THE PROBLEM: Pick the lines holding the string "candle" out of the records and copy them.

─── INFORMATION PROVIDED ───

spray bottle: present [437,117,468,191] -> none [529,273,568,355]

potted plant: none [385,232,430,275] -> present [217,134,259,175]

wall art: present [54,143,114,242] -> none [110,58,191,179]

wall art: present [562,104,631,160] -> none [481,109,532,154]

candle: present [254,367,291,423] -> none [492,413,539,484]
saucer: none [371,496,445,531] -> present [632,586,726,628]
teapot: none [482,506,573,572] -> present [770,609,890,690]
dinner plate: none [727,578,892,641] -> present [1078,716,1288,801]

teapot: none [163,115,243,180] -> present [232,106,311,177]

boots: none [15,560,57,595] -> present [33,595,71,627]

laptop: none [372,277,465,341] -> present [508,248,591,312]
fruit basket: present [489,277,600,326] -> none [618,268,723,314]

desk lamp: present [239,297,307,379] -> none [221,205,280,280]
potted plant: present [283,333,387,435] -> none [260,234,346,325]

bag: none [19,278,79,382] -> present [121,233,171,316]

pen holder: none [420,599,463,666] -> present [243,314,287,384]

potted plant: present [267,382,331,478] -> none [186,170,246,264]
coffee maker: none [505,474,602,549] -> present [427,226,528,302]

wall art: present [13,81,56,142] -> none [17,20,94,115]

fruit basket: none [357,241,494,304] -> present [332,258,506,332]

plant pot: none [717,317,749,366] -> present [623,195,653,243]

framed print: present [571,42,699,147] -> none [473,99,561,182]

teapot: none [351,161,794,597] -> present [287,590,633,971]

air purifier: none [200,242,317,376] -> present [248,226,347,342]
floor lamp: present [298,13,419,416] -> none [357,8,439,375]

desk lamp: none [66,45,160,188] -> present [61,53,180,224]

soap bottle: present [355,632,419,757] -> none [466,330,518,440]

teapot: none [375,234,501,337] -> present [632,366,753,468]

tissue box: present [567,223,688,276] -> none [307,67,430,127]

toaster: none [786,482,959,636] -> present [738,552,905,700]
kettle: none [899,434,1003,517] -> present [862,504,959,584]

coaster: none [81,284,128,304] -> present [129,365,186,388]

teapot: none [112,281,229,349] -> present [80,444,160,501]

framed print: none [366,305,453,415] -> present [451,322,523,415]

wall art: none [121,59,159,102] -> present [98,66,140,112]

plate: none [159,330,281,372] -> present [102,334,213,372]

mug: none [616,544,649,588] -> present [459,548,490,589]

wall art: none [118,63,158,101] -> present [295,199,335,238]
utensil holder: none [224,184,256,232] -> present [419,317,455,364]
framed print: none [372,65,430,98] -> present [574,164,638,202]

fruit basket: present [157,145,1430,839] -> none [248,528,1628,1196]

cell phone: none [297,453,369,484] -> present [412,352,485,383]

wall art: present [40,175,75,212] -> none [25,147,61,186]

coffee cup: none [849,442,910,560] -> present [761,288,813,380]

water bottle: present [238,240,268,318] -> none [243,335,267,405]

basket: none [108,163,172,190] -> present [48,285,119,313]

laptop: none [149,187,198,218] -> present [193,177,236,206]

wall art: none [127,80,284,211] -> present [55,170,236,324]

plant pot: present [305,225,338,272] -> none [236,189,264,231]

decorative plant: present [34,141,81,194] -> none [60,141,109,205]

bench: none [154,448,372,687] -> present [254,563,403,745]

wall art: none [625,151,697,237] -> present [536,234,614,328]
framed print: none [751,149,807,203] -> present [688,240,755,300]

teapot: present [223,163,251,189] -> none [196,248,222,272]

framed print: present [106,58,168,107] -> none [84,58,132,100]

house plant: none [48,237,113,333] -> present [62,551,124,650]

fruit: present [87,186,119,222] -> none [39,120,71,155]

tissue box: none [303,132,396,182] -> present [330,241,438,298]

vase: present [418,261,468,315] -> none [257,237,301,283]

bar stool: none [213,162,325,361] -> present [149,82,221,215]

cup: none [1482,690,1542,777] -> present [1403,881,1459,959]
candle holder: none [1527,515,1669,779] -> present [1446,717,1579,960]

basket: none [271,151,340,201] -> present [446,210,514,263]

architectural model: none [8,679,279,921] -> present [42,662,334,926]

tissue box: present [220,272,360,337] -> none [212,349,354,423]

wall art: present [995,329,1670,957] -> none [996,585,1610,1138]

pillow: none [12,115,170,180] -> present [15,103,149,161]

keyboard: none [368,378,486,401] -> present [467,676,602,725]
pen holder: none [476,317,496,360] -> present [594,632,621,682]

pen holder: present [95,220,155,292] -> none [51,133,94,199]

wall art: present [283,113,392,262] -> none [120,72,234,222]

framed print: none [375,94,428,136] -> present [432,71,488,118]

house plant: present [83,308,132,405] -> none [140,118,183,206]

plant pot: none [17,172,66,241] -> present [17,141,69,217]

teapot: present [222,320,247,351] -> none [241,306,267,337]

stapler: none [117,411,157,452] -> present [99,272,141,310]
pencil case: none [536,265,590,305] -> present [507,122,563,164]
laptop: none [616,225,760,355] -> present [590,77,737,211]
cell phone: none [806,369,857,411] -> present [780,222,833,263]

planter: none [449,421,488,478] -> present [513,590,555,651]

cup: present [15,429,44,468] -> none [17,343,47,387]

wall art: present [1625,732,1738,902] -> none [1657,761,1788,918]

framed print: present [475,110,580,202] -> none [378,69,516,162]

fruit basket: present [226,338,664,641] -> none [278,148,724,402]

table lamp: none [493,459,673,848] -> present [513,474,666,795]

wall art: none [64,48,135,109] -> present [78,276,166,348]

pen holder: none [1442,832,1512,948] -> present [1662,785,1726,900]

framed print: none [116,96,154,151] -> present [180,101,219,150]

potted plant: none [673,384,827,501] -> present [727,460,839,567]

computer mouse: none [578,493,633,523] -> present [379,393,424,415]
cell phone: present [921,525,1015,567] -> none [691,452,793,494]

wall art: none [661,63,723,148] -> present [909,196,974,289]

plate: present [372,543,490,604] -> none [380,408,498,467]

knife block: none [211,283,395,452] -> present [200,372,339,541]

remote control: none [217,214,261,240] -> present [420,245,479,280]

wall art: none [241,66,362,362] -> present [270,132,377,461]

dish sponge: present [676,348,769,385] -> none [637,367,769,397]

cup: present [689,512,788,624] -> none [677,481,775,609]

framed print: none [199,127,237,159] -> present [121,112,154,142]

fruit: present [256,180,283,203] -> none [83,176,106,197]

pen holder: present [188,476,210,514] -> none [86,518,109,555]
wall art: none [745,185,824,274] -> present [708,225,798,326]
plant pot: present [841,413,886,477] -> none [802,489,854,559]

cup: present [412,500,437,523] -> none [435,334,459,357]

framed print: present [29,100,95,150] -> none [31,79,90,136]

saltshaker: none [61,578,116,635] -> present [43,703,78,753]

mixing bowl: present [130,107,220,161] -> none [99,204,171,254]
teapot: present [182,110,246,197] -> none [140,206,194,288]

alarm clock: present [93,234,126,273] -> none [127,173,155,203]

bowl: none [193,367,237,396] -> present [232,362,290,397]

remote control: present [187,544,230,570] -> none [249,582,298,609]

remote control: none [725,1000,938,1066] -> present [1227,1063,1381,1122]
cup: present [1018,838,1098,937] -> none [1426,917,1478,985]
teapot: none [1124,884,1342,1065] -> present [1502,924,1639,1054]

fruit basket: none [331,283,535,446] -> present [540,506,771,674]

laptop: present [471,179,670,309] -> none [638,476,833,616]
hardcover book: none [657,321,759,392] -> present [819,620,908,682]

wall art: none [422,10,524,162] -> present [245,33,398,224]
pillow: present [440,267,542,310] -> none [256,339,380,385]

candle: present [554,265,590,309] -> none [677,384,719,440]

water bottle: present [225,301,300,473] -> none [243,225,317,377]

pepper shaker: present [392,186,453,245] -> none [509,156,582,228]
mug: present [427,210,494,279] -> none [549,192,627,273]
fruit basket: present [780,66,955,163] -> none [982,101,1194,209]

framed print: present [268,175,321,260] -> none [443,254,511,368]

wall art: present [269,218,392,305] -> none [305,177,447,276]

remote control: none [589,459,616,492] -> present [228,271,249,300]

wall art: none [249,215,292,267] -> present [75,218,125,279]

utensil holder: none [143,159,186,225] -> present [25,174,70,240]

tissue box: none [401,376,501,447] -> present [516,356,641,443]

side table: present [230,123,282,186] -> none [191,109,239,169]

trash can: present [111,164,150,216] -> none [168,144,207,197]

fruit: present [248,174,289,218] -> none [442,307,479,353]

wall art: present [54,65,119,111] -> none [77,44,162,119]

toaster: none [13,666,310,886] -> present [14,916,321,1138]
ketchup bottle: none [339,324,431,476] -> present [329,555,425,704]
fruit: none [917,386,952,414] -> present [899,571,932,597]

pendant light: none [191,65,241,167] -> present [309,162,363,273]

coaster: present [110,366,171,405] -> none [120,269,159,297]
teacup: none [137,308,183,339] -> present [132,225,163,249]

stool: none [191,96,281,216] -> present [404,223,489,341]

───

ANSWER SPACE:
candle: present [254,367,291,423] -> none [492,413,539,484]
candle holder: none [1527,515,1669,779] -> present [1446,717,1579,960]
candle: present [554,265,590,309] -> none [677,384,719,440]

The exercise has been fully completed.